Mr. Gates travels to Europe this week to ask NATO allies again for more troops to help fight what has become a classic insurgency in Afghanistan, saying he doesn't want to let allies off too easy.
But Democratic lawmakers, calling Afghanistan "the forgotten war," are now pushing Gates to send more American forces to pick up the slack in the war-torn country, where an increase in suicide bombings and other violence threatens to undo progress made since US troops first invaded in 2001.
Gates has continually pushed NATO to send more troops. But as the mission there looks more like combat and less like the peacekeeping operation that many allies had signed up for, Gates has had trouble recruiting more assistance.
"It is a continuing effort with our NATO allies to get them to step up to the plate," Gates conceded to House lawmakers on Tuesday.
Gates wants more than 3,000 new trainers, three infantry battalions, and dozens of helicopters for the fight.
Democratic lawmakers called Gates and his top uniformed adviser, Adm. Mike Mullen, chairman of the Joint Chiefs of Staff, to Capitol Hill Tuesday to raise awareness of the problems that have been mounting in Afghanistan for more than a year.
With the focus on Iraq, the Bush administration has taken its eyes off of Afghanistan, Democrats say. Currently about 50,000 coalition forces are in Afghanistan, of which about 25,000 are American troops, mostly from the US Army. About 165,000 US troops are stationed in Iraq.
"Afghanistan has been the forgotten war," said Rep. Ike Skelton (D) of Missouri, who leads the House Armed Services Committee. "Opportunities have been squandered, and now we're clearly seeing the effects. We must reprioritize and shift needed resources from Iraq to Afghanistan."

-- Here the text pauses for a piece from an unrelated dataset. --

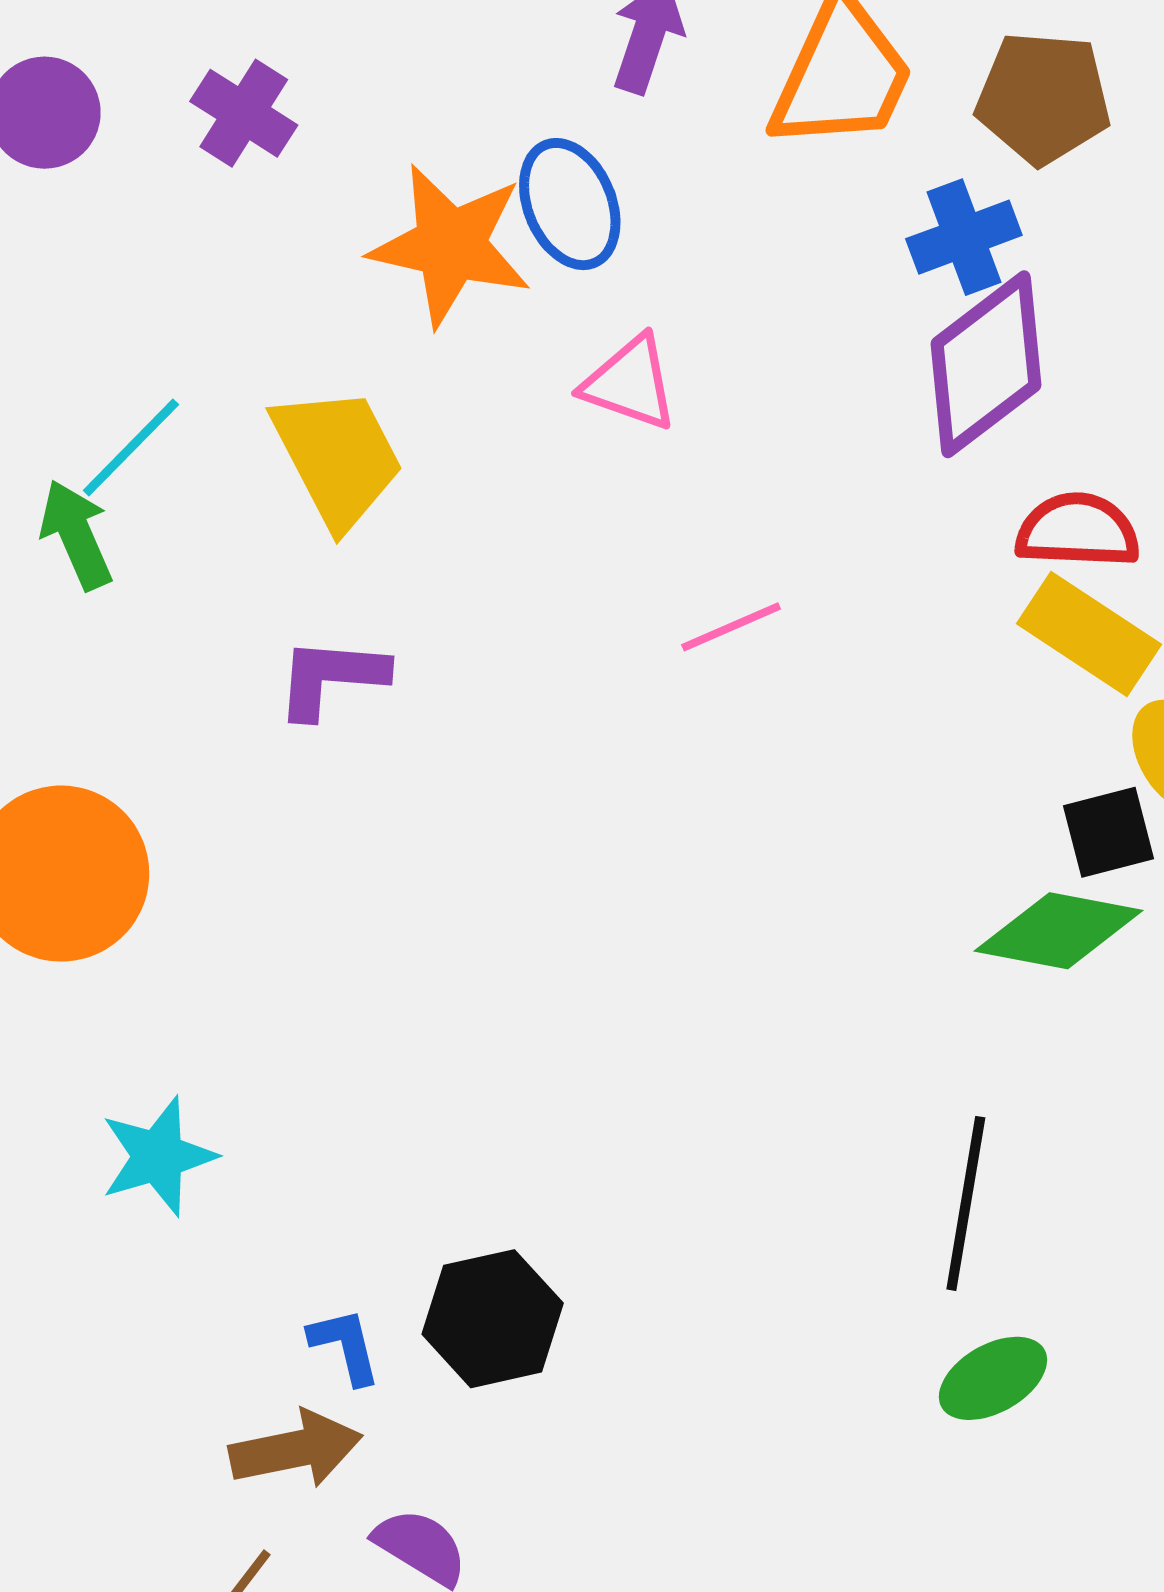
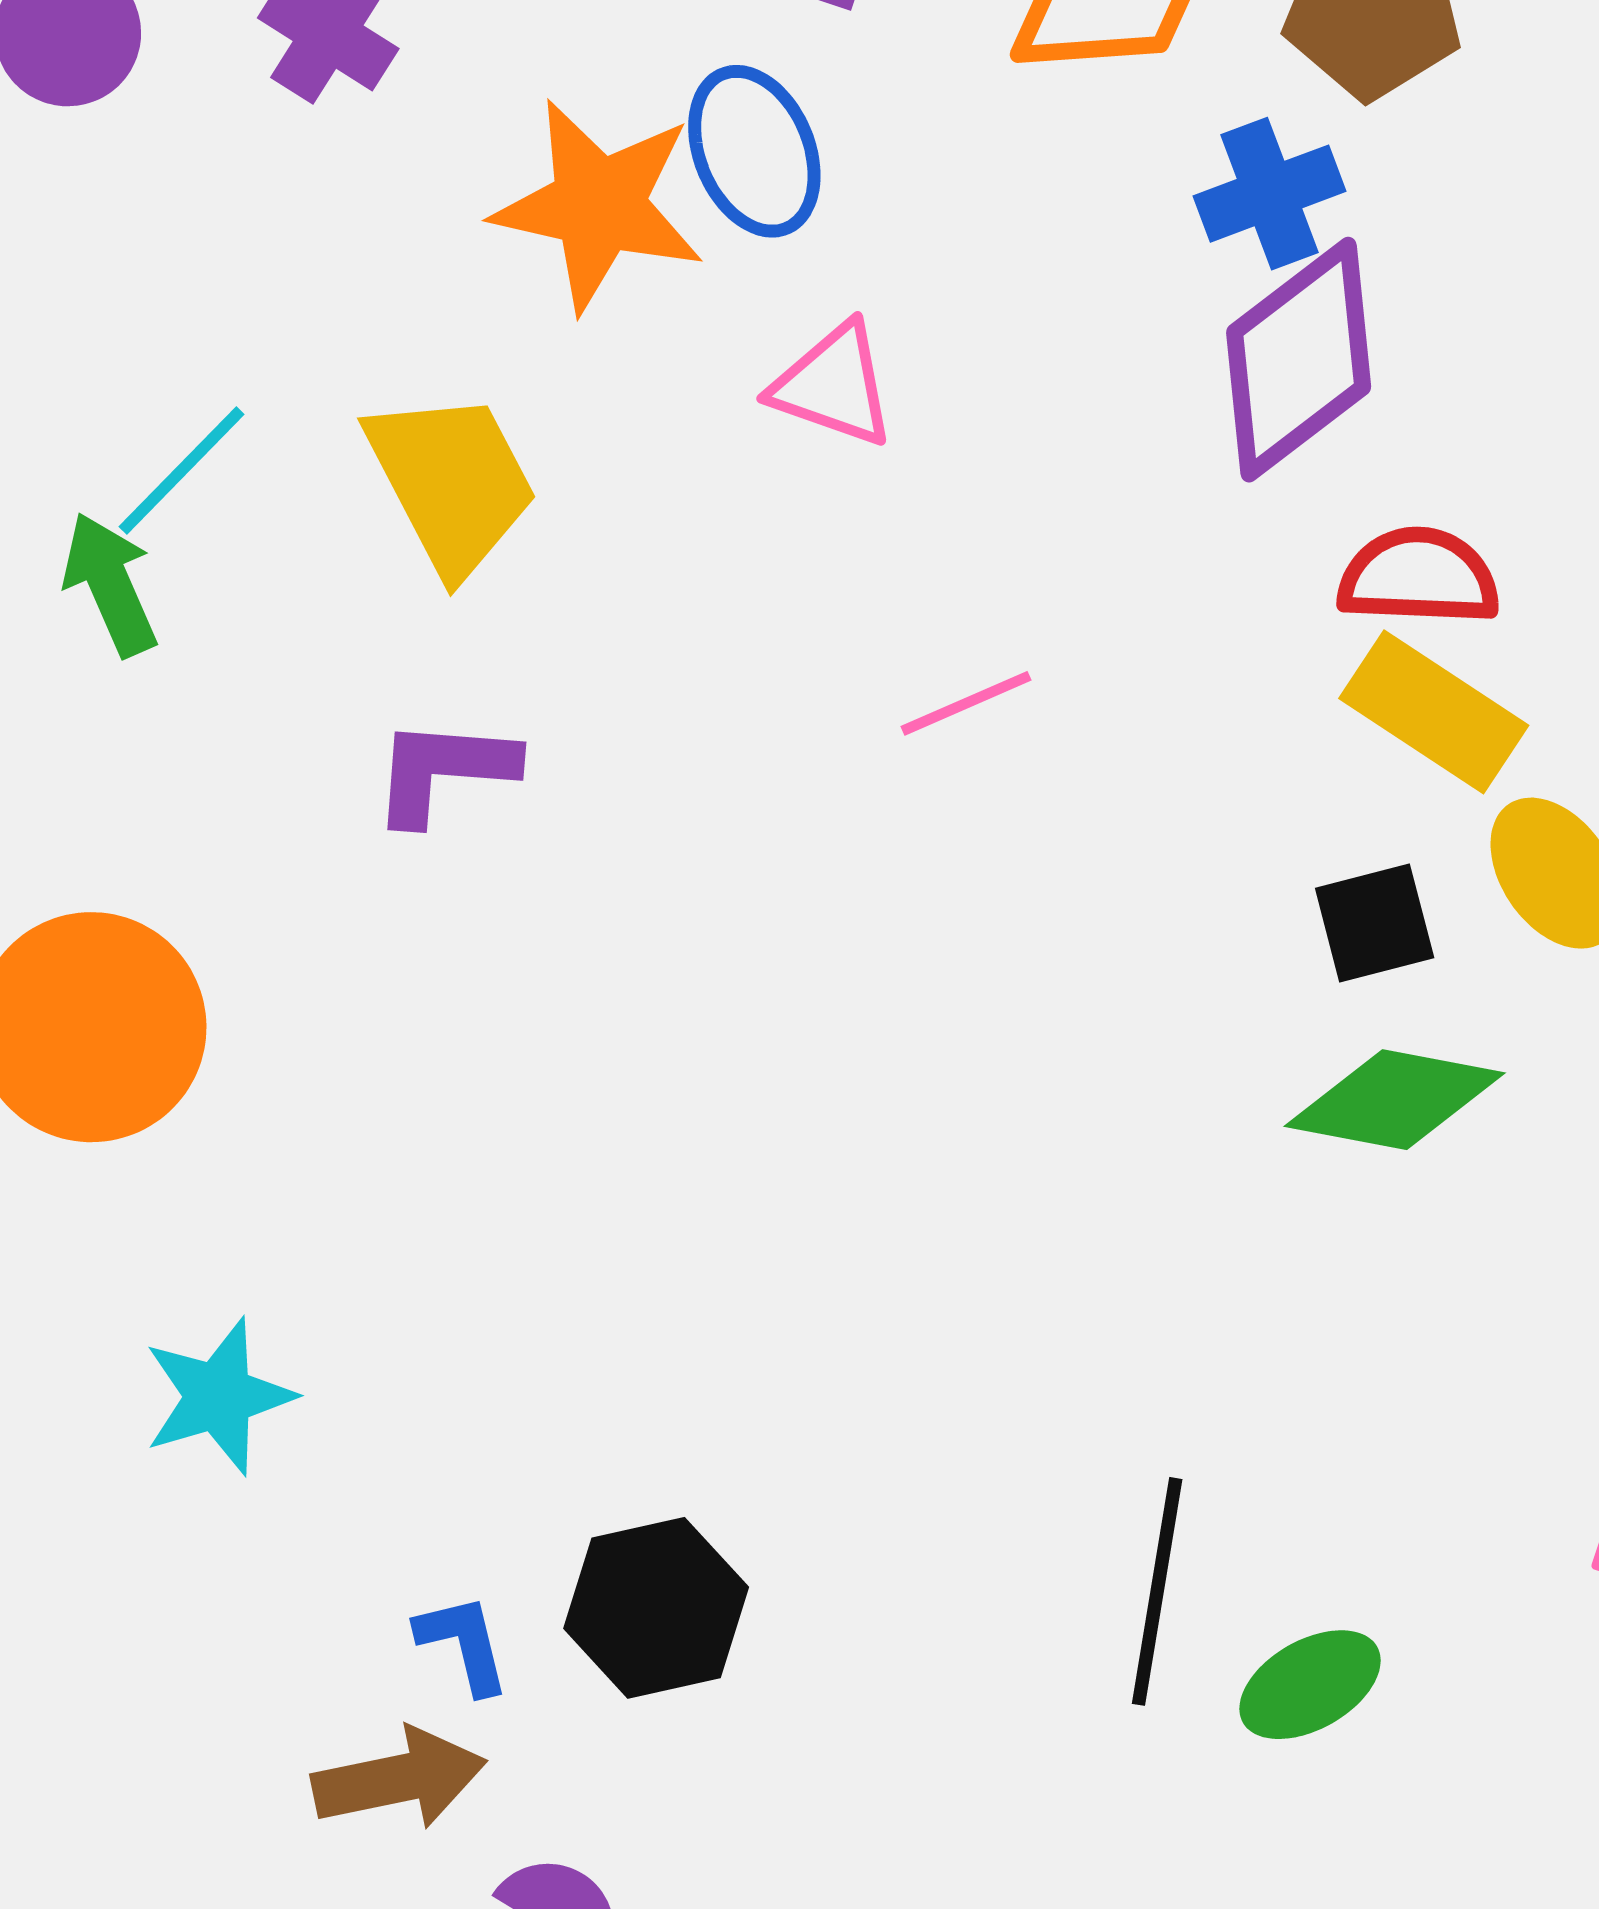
black square: (1109, 832) -> (1375, 923), moved
black line: (966, 1203) -> (1157, 1591), moved

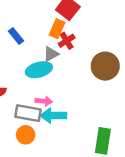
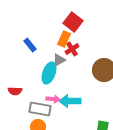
cyan ellipse: (39, 70) -> (49, 73), turned -55
cyan arrow: (53, 116) -> (70, 101), moved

Admiral Mullen, who became chairman of the Joint Chiefs in October, told the panel that overall violence in Afghanistan is up 27 percent over one year ago with "a significant increase" in the number of suicide bombings. In Helmand Province in the south, where the Taliban has a strong foothold, violence has risen more than 60 percent, he said. And support for the Taliban in the southwestern part of the country is triple what it was in 2004.